At eighteen I struggled with the effects of an abusive childhood, catapulted myself into marriage and motherhood, and felt totally disconnected from everyone except my child. Along with fear and regret, delight and small triumphs have carried me into today. Back then, I had one of the most unusual and vivid dreams of my life, one that began as a nightmare and ended in awe. I tucked the dream away safely in my journal and since have molded it into a kind of prose poem.

In a uniform of uncertain loyalty, I struggle barefoot through mire - marsh grasses crackle in my ears as they part. Stubborn, my muscles squirm out of mud's grip until I slide like a snake on solid ground. Terror stalks my scent, warps the air - miles of chase turn into suffocating desert. Somehow, desert drops away and the uniform strips from my skin to whirl like leaves in damp breezes. I sleep warm and naked - covered in sheets of shadows.
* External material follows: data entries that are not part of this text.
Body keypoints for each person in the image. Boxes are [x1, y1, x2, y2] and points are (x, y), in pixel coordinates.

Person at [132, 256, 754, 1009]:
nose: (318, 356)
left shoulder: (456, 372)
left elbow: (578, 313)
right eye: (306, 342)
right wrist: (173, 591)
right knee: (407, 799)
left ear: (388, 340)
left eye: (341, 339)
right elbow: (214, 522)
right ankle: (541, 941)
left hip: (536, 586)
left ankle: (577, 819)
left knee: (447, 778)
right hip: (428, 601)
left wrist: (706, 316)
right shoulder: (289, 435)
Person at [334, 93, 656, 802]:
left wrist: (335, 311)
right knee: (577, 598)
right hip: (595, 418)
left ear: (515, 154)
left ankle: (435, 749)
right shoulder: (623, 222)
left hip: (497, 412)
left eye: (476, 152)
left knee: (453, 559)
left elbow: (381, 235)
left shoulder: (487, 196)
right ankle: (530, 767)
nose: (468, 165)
I wake to hear the rush and drum of pounding surf and walk the murky passageway between two cliffs. On the other side, my senses are consumed with an ocean cast in the colors of living fire - a red sun in mid heaven - a lavender moon with its belly resting on the horizon. I know I will learn to exist in the poetry of this sky and the mystery of these fluid flames.
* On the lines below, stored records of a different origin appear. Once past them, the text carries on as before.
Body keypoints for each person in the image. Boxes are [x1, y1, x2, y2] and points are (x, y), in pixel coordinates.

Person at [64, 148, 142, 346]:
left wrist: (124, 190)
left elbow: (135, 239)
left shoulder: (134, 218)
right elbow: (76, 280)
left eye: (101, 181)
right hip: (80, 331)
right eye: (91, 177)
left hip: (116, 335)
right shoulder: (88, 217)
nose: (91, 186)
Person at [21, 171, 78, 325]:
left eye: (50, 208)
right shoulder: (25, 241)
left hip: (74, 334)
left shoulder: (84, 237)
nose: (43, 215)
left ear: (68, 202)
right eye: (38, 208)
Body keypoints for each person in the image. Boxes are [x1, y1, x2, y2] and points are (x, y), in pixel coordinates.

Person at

I think now, even with the struggles I face, I am finally learning.

More dreams at Sunday Scribblings

Sunday, March 4, 2007

Superstition

(For Sunday Scribblings)

The lines between superstition,
myth and religion have always blurred into one another for me. Their literal meanings don’t hold the magic; I find the magic in what their symbols and language conjure up. It’s why I collect tarot cards – not to foretell the future, but to use my reactions to their images as a way to dig up what is going on beneath my surface. It’s like the way we can discover the multiple layers of meaning in a poem by paying close attention to its language. But it’s not the cards I want to write about. New Orleans has always been the most delicious concoction of superstition, myth and religion. A place that, even when I didn’t ask, has pressed her breath close to my ear and murmured her offerings. Sometimes I was thrilled with her gifts; other times it took me a while to warm up to them. She’s not always easy to fathom. Here’s a piece for her:

A moon hangs low and yellow while the bayou sits hourless. The white orchid tree offers up new blossoms to the night, one red drop pauses at the edge of a petal. A Screech owl’s stunned eyes search for its hunger. I sit behind the dragging branches of a Cypress, the echo of the city in my eyes and the heat over my mouth like a heavy hand. The Gris-Gris bag hangs damp between my breasts. Everything is waiting.